Often more than one tag will respond to a tag reader, for example, many individual products with tags may be shipped in a common box or on a common pallet. Collision detection is important to allow reading of data. Two different types of protocols are used to "singulate" a particular tag, allowing its data to be read in the midst of many similar tags. In a slotted Aloha system, the reader broadcasts an initialization command and a parameter that the tags individually use to pseudo-randomly delay their responses. When using an "adaptive binary tree" protocol, the reader sends an initialization symbol and then transmits one bit of ID data at a time; only tags with matching bits respond, and eventually only one tag matches the complete ID string.
- Bulk reading
"Bulk reading" is a strategy for interrogating multiple tags at the same time, but lacks sufficient precision for inventory control. A group of objects, all of them RFID tagged, are read completely from one single reader position at one time.

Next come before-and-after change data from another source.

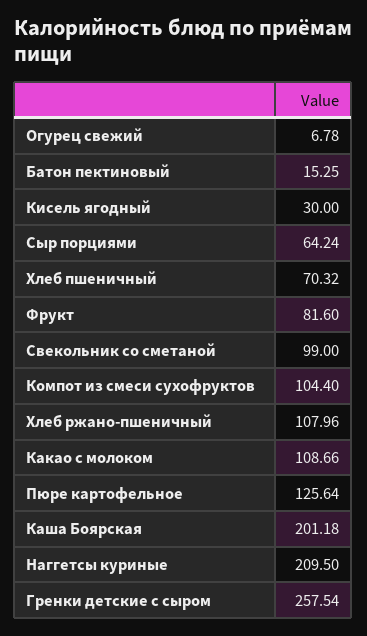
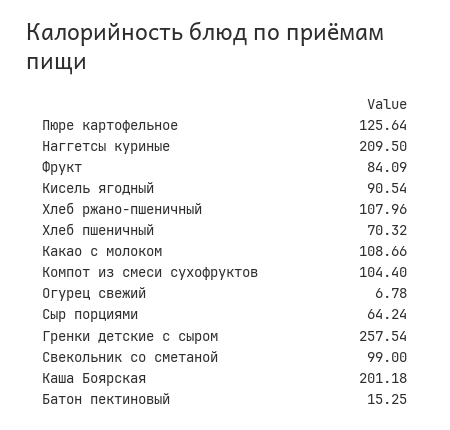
  {
    "Огурец свежий": 6.78,
    "Батон пектиновый": 15.25,
-   "Кисель ягодный": 30,
+   "Кисель ягодный": 90.54,
    "Сыр порциями": 64.24,
    "Хлеб пшеничный": 70.32,
-   "Фрукт": 81.6,
+   "Фрукт": 84.09,
    "Свекольник со сметаной": 99,
    "Компот из смеси сухофруктов": 104.4,
    "Хлеб ржано-пшеничный": 107.96,
    "Какао с молоком": 108.66,
    "Пюре картофельное": 125.64,
    "Каша Боярская": 201.18,
    "Наггетсы куриные": 209.5,
    "Гренки детские с сыром": 257.54
  }

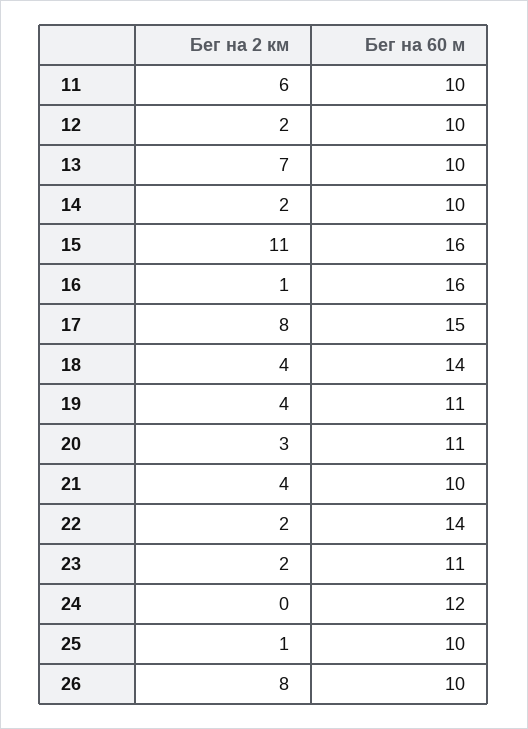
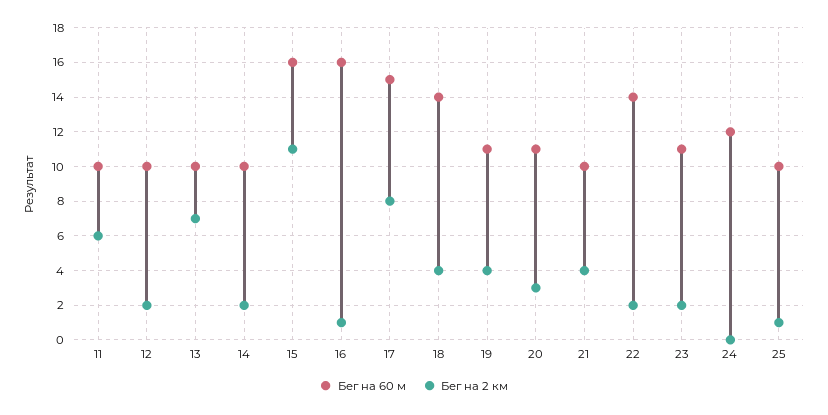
  {
    "Бег на 2 км": {
      "11": 6,
      "12": 2,
      "13": 7,
      "14": 2,
      "15": 11,
      "16": 1,
      "17": 8,
      "18": 4,
      "19": 4,
      "20": 3,
      "21": 4,
      "22": 2,
      "23": 2,
      "24": 0,
-     "25": 1,
+     "25": 1
-     "26": 8
    },
    "Бег на 60 м": {
      "11": 10,
      "12": 10,
      "13": 10,
      "14": 10,
      "15": 16,
      "16": 16,
      "17": 15,
      "18": 14,
      "19": 11,
      "20": 11,
      "21": 10,
      "22": 14,
      "23": 11,
      "24": 12,
-     "25": 10,
+     "25": 10
-     "26": 10
    }
  }

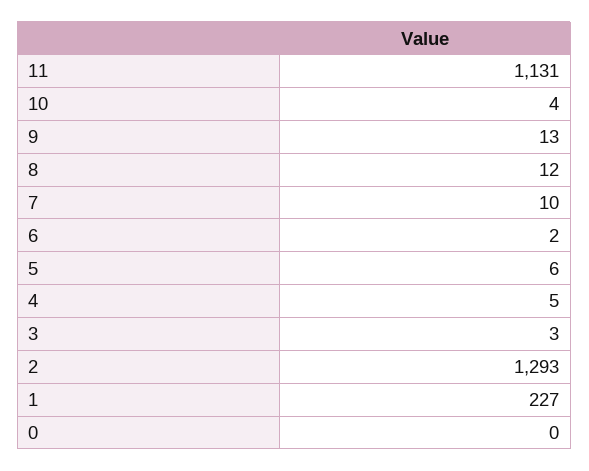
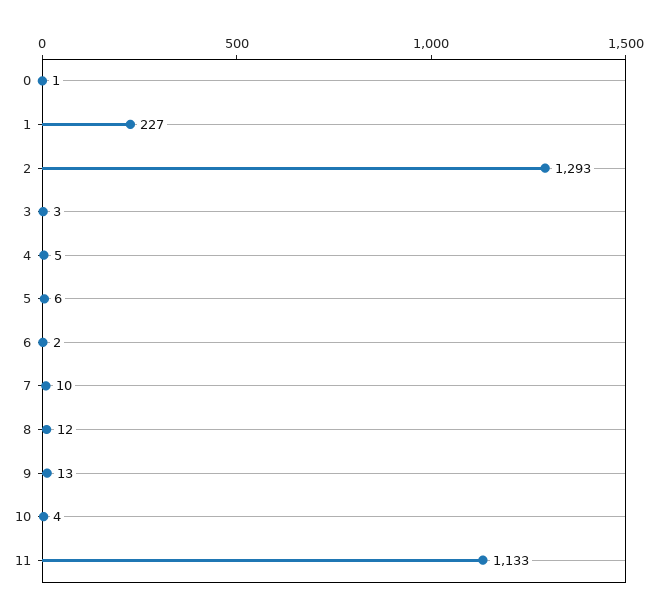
  {
-   "11": 1131,
+   "11": 1133,
    "10": 4,
    "9": 13,
    "8": 12,
    "7": 10,
    "6": 2,
    "5": 6,
    "4": 5,
    "3": 3,
    "2": 1293,
    "1": 227,
-   "0": 0
+   "0": 1
  }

Bulk reading is a possible use of HF (ISO 18000-3), UHF (ISO 18000-6) and SHF (ISO 18000-4) RFID tags. However, as tags respond strictly sequentially, the time needed for bulk reading grows linearly with the number of labels to be read. This means it takes at least twice as long to read twice as many labels. Due to collision effects, the time required is greater.
A group of tags has to be illuminated by the interrogating signal just like a single tag. This is not a challenge concerning energy, but with respect to visibility; if any of the tags are shielded by other tags, they might not be sufficiently illuminated to return a sufficient response. The response conditions for inductively coupled HF RFID tags and coil antennas in magnetic fields appear better than for UHF or SHF dipole fields, but then distance limits apply and may prevent success.
Under operational conditions, bulk reading is not reliable. Bulk reading can be a rough guide for logistics decisions, but due to a high proportion of reading failures, it is not (yet) suitable for inventory management. However, when a single RFID tag might be seen as not guaranteeing a proper read, a bunch of RFID tags, where at least one will respond, may be a safer approach for detecting a known grouping of objects. In this respect, bulk reading is a fuzzy method for process support. From the perspective of cost and effect, bulk reading is not reported as an economical approach to secure process control in logistics.
RFID tags are easy to conceal or incorporate in other items. For example, in 2009 researchers at Bristol University successfully glued RFID micro-transponders to live ants in order to study their behavior. This trend towards increasingly miniaturized RFIDs is likely to continue as technology advances.
Hitachi holds the record for the smallest RFID chip, at 0.05 mm × 0.05 mm. This is 1/64th the size of the previous record holder, the mu-chip. Manufacture is enabled by using the silicon-on-insulator (SOI) process. These dust-sized chips can store 38-digit numbers using 128-bit Read Only Memory (ROM). A major challenge is the attachment of antennas, thus limiting read range to only millimeters.